1/ Today, @BlockchainAssn and @crypto_council, joined by a broad coalition of more than 120 organizations from across the digital asset ecosystem, urged the Senate Banking Committee to move forward with a markup on market structure legislation.
— Blockchain Association (@BlockchainAssn) April 23, 2026
Years of bipartisan work have… pic.twitter.com/JM9kWsubqC
En el documento, las empresas advierten que Estados Unidos corre el riesgo de perder su liderazgo global en innovación financiera si no establece rápidamente un marco regulatorio coherente. Según argumentan, la falta de claridad legal está empujando inversiones, talento y desarrollo tecnológico fuera del país.

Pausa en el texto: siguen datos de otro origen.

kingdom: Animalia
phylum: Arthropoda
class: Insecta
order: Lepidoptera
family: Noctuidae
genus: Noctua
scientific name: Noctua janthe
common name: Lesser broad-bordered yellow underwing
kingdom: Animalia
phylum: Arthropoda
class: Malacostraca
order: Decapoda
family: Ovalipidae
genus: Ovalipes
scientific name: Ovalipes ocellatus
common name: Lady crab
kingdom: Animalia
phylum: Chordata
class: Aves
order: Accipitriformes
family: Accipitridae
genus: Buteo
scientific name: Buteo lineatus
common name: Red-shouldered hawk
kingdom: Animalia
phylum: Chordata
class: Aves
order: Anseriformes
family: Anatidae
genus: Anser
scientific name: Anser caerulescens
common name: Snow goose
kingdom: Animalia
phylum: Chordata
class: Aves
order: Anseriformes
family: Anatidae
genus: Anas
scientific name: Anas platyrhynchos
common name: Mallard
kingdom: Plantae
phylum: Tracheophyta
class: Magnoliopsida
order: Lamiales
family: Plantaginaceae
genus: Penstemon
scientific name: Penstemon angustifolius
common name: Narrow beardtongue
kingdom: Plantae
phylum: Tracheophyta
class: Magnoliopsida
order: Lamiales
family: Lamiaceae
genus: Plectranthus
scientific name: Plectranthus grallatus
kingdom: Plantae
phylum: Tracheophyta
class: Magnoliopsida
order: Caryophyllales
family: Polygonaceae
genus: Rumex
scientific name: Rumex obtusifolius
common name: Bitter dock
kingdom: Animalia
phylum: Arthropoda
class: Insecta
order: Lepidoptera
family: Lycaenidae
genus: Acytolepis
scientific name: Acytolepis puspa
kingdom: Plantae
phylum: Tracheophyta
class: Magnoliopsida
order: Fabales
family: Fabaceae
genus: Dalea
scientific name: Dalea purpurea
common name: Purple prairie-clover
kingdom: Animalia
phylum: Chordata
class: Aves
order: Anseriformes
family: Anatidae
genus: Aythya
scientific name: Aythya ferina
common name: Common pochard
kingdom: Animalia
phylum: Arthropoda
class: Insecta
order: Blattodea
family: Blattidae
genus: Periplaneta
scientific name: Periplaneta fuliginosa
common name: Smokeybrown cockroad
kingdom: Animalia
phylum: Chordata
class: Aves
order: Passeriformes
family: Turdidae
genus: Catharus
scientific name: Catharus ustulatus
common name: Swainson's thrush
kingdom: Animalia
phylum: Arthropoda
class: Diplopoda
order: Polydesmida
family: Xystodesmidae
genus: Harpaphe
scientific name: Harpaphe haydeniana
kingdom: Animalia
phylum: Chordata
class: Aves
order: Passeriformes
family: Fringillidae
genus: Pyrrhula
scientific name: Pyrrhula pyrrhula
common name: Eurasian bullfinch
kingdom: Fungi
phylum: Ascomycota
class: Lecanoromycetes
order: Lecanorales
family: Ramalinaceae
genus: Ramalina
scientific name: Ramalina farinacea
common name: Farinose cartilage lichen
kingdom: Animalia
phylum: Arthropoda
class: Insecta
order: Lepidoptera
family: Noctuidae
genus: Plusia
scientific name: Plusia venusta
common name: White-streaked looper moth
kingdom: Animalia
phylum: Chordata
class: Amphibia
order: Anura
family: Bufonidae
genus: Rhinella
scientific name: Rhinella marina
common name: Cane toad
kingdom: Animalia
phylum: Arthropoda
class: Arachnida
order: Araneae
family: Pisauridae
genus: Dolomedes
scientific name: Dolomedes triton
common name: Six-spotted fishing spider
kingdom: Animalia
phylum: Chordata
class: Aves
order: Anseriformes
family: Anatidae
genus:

Este mensaje no es nuevo, pero sí más urgente. La industria sostiene que depender únicamente de interpretaciones regulatorias fragmentadas —principalmente de agencias como la Securities and Exchange Commission (SEC) y la Commodity Futures Trading Commission (CFTC)— no ofrece la seguridad jurídica necesaria para escalar el ecosistema.
¿Qué propone la Clarity Act y por qué es clave?
La Clarity Act busca resolver uno de los problemas estructurales más importantes del mercado cripto en EE.UU.: la falta de delimitación clara entre las competencias regulatorias.
En términos concretos, el proyecto pretende:
- Establecer una división explícita de responsabilidades entre la SEC y la CFTC
- Fortalecer los requisitos de divulgación para proyectos de activos digitales
- Proteger a desarrolladores de software y proveedores de servicios descentralizados
- Crear reglas más claras para la certificación de tokens
- Abordar riesgos relacionados con financiamiento ilícito
Este enfoque apunta a construir un “baseline” federal predecible, algo que, según la industria, no puede lograrse únicamente a través de acciones regulatorias individuales.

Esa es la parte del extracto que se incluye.